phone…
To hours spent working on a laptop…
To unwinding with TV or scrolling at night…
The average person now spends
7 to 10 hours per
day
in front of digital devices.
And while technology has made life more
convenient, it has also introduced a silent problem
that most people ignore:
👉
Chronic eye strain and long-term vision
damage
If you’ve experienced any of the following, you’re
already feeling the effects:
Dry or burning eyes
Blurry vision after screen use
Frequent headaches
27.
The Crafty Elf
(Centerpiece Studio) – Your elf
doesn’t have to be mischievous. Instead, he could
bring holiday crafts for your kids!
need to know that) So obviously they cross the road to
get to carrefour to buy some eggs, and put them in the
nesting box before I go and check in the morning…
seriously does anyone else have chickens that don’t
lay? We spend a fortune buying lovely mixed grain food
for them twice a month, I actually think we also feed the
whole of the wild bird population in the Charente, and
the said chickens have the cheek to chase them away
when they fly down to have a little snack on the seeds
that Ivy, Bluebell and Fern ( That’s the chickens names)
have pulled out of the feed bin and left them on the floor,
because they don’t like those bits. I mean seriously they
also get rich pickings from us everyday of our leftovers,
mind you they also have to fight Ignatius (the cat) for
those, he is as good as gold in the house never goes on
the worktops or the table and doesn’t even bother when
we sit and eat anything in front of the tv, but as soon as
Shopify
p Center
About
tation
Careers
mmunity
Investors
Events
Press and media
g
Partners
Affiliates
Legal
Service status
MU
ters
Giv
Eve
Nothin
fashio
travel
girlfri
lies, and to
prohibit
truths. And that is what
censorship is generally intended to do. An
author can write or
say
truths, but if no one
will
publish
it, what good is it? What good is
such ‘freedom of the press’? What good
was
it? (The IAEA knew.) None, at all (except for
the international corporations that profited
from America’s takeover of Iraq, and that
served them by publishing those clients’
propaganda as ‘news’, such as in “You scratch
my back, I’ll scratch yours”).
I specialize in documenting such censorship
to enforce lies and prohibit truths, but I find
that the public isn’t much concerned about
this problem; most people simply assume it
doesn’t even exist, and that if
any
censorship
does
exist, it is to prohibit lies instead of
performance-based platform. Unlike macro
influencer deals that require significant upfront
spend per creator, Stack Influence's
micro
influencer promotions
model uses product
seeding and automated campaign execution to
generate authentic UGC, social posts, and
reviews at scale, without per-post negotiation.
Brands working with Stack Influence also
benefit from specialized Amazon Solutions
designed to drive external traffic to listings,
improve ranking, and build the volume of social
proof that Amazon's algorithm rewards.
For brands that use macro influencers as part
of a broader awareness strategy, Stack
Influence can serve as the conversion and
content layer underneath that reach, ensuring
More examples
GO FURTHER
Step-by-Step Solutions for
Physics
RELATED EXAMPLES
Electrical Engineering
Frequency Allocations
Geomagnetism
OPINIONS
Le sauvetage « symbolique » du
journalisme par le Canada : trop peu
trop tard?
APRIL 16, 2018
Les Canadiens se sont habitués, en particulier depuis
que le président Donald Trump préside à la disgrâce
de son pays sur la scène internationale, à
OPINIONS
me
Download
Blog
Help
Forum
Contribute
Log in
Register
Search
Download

● ● ● ● ● ● ●

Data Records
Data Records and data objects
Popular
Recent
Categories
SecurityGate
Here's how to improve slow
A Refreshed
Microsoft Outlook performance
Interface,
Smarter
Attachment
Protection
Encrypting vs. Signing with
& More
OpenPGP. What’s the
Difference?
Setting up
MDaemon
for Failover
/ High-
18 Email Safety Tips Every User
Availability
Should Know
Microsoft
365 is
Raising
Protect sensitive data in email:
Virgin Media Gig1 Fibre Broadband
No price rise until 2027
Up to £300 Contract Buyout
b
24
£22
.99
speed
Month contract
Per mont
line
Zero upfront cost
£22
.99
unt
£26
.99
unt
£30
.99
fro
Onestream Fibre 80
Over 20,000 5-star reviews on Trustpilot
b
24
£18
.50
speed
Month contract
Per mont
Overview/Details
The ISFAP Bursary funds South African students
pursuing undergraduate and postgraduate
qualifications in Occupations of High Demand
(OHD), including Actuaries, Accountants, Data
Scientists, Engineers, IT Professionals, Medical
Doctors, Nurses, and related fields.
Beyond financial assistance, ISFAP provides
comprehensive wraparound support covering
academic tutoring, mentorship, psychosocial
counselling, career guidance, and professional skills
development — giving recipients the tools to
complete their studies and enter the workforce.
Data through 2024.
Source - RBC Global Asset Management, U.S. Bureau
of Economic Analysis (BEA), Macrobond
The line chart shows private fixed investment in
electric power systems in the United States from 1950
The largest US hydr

● ● ● ● ● ● ●

Scan the data above and state how many of its lines contain the string "they", with no other content.

> Your solution
4